Vancouver’s 1974 mayoral election was predicted to be dreary and uneventful, and had garnered little public attention. The incumbent mayor was projected to win by a significant margin, and there were no major issues. However, that year the people of Vancouver witnessed one of the strangest and most memorable political campaigns ever to occur. It was the year a nut ran for mayor.
On November 2nd, The Vancouver Sun ran a cover story about a new mayoral candidate mysteriously dubbed “Mr. Peanut”. Complete with a hard outer shell, cane, tap shoes, and a stately monocle, Mr. Peanut had an air of subdued distinction.
Throughout his electoral campaign – which lasted for 20 days – Mr. Peanut appeared on the streets, at all-candidates meetings, and in televised debates. He was trailed by reporters everywhere he went. Everybody was talking about Mr. Peanut. But who was he? Where did he come from?

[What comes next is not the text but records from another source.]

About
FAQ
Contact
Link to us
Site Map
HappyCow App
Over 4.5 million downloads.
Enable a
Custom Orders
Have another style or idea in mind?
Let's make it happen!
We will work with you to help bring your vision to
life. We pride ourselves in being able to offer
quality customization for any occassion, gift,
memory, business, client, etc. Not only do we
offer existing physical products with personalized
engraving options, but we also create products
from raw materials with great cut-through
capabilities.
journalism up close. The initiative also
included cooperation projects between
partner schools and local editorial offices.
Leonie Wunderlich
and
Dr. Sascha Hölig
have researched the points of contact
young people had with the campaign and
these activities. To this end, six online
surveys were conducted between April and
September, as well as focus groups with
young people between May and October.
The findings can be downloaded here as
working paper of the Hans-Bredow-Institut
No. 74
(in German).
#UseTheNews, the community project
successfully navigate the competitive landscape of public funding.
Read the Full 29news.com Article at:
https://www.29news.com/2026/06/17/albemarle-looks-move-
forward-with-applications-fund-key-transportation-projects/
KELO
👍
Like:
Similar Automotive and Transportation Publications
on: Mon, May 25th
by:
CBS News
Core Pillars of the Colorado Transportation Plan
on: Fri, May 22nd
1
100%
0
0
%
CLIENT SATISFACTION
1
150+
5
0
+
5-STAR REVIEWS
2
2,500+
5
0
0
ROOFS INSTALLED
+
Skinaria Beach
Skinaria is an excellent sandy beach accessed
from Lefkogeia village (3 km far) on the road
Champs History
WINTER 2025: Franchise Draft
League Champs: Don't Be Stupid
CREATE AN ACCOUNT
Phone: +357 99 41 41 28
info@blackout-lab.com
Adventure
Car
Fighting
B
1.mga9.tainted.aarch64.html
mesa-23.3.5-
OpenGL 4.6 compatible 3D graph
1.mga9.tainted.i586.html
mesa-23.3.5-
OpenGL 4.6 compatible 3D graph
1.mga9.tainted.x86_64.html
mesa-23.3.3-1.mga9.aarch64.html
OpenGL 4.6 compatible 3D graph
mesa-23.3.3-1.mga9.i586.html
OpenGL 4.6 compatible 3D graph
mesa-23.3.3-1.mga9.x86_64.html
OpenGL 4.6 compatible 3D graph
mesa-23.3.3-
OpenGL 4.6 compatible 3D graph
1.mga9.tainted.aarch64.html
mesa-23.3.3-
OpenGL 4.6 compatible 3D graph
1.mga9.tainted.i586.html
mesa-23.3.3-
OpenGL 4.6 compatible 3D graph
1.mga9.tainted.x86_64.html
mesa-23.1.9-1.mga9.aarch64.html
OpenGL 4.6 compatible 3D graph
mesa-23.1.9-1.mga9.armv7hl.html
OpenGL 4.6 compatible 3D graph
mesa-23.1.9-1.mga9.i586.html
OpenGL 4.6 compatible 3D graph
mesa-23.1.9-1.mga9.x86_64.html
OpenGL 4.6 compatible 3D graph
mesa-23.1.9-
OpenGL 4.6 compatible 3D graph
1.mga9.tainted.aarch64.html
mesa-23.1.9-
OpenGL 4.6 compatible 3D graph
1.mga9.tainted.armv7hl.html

And what was his platform?
The screening of the film will be followed by an Q&A with the filmmakers.
For those who can’t attend in person, the film will be available to stream for 24 hours from 8 p.m. here.
Director: Andrew Muir
Cinematographer: Greg Bartels
Elizabeth Vander Zaag
Andrew Muir is an independent writer and filmmaker working in film and broadcast, specializing in original documentaries. His work has a dual focus of art and history, and he is primarily focused on stories local to his home province of British Columbia. He has won 7 Leo awards, including “Best Director Of A Short Documentary” and “Best Short Documentary” for his film A Theatre Near You.
Greg Bartels is a Vancouver-based cinematographer and documentary filmmaker. His work has earned him numerous awards, including a CSC award and several Leos, including “Best Cinematography” for his series Hand Crafted, and “Best Short Documentary” for his film A Theatre Near You.